Immediately after the Stock Market crashed, a cerain minor segment of the US work force was put out of work.

But not until FDR got into office in 1933 were there record levels of unemployment. This was due to his pouring money into the economy, and also due to the Taft Hartley tariff bills, obstensibly passed to protect the local job market, but actually destructive.


What is wrong with this reframe is obvious if you think about it. Of course the Stock Market crash of 1929 did little to affect job loss numbers immediately. It took a trickle down effect of several years for the decrease in jobs to be noted.

First of all, since the economy had been roaring along, most states were able to provide for their citizens throughout fiscal year 1930. It was only in fiscal year 1931 that layoffs in the state and city governments affected the people all across the nation. School teachers, social workers, accountants, firemen, nurses, police etc all felt a pinch in terms of layoffs and hiring. Those people being laid off led to a further increase in jobs lost.

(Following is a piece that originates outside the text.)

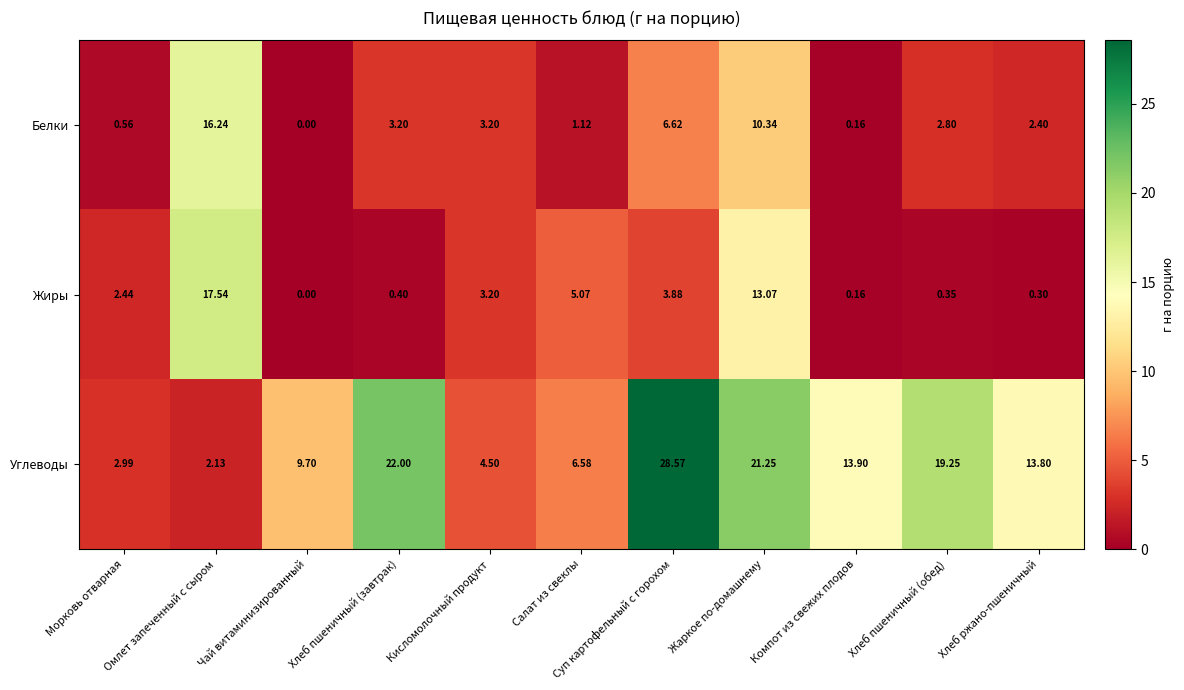

How many categories are shown in the chart?

11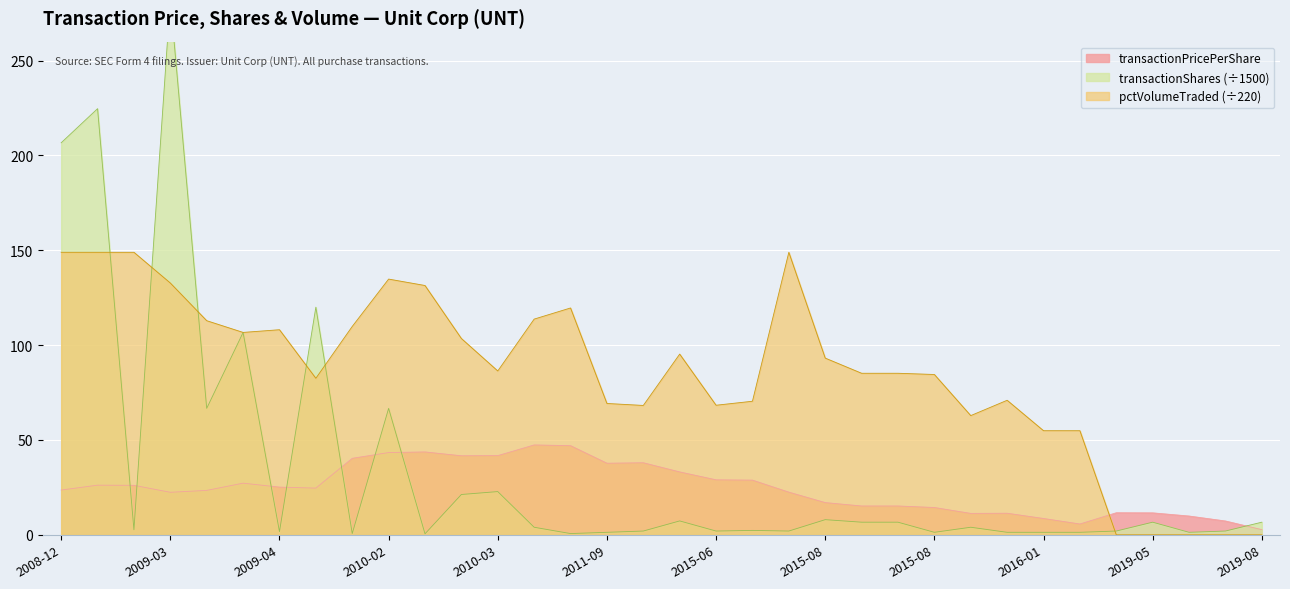

How many distinct data groups are displayed?

3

I have read several letters to the editor and it does make my blood boil when the discussion says that since the job loss numbers for 1933 were so high, Roosevelt is to blame. But usually, no President has any policy so powerful that his actions can make much of a difference in the first year of their Administration. If job loss numbers were at record highs in 1933, it is activities preceeding Roosevelt that caused the job losses, not his assuming the Presidency in March of that year.